Politólogo, periodista y director de Le Monde Diplomatique, Natanson también demuestra en este valiente ensayo –que no fue escrito desde la derecha–, cómo las distintas expresiones de las Fuerzas Armadas venezolanas han logrado favorecerse de un Estado prebendario para cooptar en los últimos años millonarios negocios vinculados al petróleo, que fueron adjudicados de manera espúrea y se mantienen bajo un turbio y estricto control, alejado de la necesidad de rendir cualquier tipo de cuentas y fiscalización. Militares y corrupción. ¿Es posible que alguien de izquierda pueda justificar semejante alquimia inmoral?

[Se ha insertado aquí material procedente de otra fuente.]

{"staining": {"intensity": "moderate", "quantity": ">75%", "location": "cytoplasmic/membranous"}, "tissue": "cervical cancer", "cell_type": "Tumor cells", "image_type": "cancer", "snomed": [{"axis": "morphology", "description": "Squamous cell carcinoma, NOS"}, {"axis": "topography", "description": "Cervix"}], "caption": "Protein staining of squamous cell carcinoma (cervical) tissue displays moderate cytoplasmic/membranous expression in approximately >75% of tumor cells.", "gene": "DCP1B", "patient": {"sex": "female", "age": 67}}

Son momentos cruciales para la izquierda latinoamericana, está dicho. Pero mientras algunos líderes de izquierda permanecieron en silencio durante largos y amargos días (el brasileño Lula da Silva, la argentina Cristina Kirchner, el colombiano Gustavo Petro) y otros trastabillaron (el mexicano Manuel Andrés López Obrador, el boliviano Evo Morales), hubo una voz que se diferenció para cuestionar a la izquierda desde la izquierda: el chileno Gabriel Boric. El más joven presidente latinoamericano, encarnó los valores que Mariátegui exigía para despejar cualquier atisbo de confusión: a la izquierda se la defiende desde la izquierda.

Lo de Boric no sorprende, porque ya se había pronunciado anteriormente para marcar algún desacuerdo en torno a distintos tipos ideales de izquierda que provocan amnesia en esa misma izquierda: Rusia, Nicaragua y la siempre tabú Cuba. Es que Boric empezó a militar siendo un joven estudiante en Izquierda Autónoma, un espacio político que nació en las universidades para reaggiornar a la izquierda chilena. De raíz socialista, e influenciada por el pensamiento de Antonio Gramsci, la Izquierda Autónoma chilena se actualizaba y se autoproclamaba feminista, ambientalista, defensora de los derechos humanos y de las minorías sexuales. Una izquierda para el nuevo milenio; una izquierda tolerante con las diferencias y, fundamentalmente, democrática.

Se trata de una izquierda moderna y con convicciones, que se presenta sin las férreas ataduras geopolíticas de la Guerra Fría y, de esa forma, poder escapar del escenario fosilizado del siglo pasado, que fue, claro está, establecido por y para el beneficio de ambos imperios. Un panorama añejo y binario que ofrecía (y para algunos sigue ofreciendo) un juego de mundo bipolar que divide a todos los actores políticos en buenos y malos, sin importar los matices y según correspondan los intereses. Un paradigma más propio de la verticalidad que de la ideología, más cerca de la obediencia y la subordinación que de la integridad y la moral.

Una izquierda que, en definitiva, rinde homenaje a Mariátegui. El que exigió a la izquierda ser siempre de izquierda. Para nunca claudicar.